Filter the lines below, keeping each one that holds "Virtual".

::: Dataset records :::

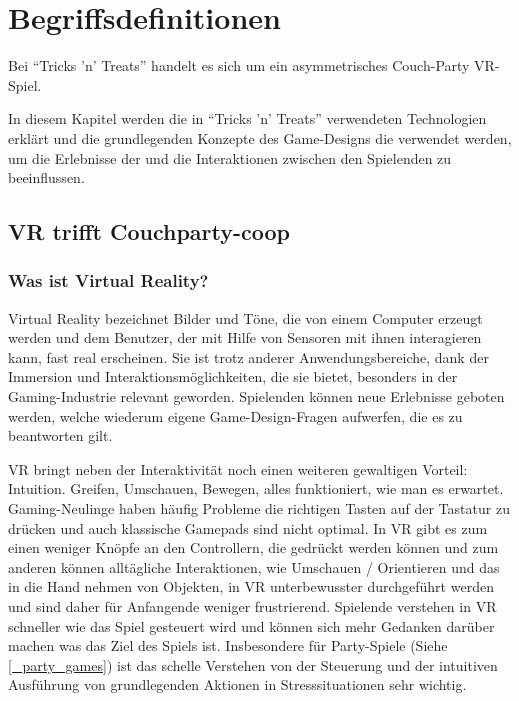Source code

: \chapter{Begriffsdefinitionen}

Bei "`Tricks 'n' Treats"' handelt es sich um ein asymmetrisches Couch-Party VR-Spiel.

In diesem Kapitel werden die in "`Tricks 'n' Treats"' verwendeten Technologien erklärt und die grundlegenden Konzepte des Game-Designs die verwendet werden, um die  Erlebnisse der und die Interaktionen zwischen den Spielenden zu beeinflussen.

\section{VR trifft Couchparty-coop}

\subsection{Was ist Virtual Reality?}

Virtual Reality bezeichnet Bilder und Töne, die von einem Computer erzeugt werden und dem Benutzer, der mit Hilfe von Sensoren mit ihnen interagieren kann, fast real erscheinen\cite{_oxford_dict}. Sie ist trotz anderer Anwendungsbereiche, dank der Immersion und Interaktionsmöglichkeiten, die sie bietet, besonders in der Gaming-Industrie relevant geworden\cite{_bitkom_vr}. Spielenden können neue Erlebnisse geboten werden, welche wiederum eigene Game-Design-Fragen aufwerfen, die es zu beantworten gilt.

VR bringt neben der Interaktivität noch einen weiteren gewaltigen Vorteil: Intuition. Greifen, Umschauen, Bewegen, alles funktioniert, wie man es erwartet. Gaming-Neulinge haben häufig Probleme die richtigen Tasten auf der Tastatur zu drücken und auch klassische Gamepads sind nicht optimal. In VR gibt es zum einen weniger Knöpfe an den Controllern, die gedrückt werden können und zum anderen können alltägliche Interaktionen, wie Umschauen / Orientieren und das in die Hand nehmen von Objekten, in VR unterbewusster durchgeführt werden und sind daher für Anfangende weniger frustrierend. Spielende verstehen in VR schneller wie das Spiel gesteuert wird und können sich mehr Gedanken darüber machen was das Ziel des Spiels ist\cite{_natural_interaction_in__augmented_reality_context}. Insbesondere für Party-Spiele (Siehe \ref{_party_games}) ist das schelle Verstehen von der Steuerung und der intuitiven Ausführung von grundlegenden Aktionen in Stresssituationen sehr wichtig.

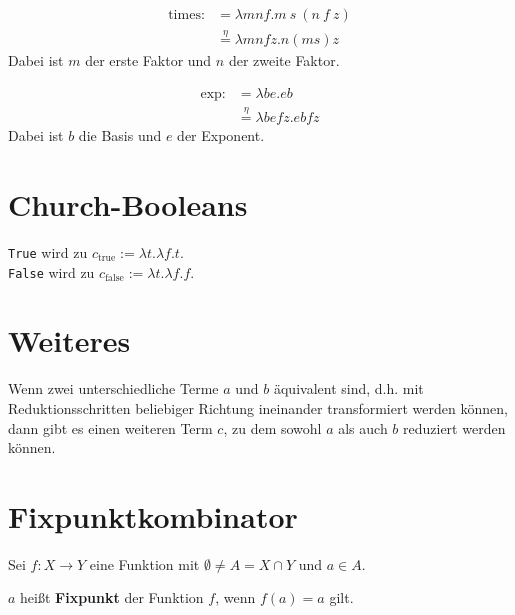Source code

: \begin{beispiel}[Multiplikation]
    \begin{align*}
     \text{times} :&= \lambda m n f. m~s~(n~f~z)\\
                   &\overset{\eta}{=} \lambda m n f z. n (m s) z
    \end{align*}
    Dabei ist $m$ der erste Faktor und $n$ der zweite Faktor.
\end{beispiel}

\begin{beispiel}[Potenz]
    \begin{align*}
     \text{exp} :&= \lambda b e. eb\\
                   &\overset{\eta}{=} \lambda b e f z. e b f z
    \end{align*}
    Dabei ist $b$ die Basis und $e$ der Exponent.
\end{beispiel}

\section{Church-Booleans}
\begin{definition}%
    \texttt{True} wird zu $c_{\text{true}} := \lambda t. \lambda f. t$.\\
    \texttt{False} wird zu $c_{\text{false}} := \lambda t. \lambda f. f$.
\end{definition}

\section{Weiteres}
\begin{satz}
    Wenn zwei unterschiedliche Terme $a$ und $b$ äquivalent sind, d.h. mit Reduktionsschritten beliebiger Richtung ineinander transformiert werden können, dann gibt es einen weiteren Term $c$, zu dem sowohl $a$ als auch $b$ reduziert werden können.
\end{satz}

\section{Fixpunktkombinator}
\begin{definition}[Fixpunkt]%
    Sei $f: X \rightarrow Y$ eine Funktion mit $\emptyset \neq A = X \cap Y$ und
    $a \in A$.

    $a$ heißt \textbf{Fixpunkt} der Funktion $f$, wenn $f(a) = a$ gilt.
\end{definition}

:::
::: Dataset records :::

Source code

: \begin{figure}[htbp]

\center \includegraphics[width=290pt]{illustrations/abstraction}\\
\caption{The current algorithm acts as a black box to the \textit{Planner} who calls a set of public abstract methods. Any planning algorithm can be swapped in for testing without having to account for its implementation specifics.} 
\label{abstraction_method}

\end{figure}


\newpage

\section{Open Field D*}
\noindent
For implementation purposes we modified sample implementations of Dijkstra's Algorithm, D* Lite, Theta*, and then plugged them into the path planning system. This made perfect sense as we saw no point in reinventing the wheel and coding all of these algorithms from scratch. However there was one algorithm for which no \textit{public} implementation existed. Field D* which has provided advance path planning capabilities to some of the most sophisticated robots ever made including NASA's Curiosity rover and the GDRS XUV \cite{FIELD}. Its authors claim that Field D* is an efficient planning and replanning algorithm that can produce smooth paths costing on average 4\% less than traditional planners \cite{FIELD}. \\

:::

◆ Final answer
\subsection{Was ist Virtual Reality?}
Virtual Reality bezeichnet Bilder und Töne, die von einem Computer erzeugt werden und dem Benutzer, der mit Hilfe von Sensoren mit ihnen interagieren kann, fast real erscheinen\cite{_oxford_dict}. Sie ist trotz anderer Anwendungsbereiche, dank der Immersion und Interaktionsmöglichkeiten, die sie bietet, besonders in der Gaming-Industrie relevant geworden\cite{_bitkom_vr}. Spielenden können neue Erlebnisse geboten werden, welche wiederum eigene Game-Design-Fragen aufwerfen, die es zu beantworten gilt.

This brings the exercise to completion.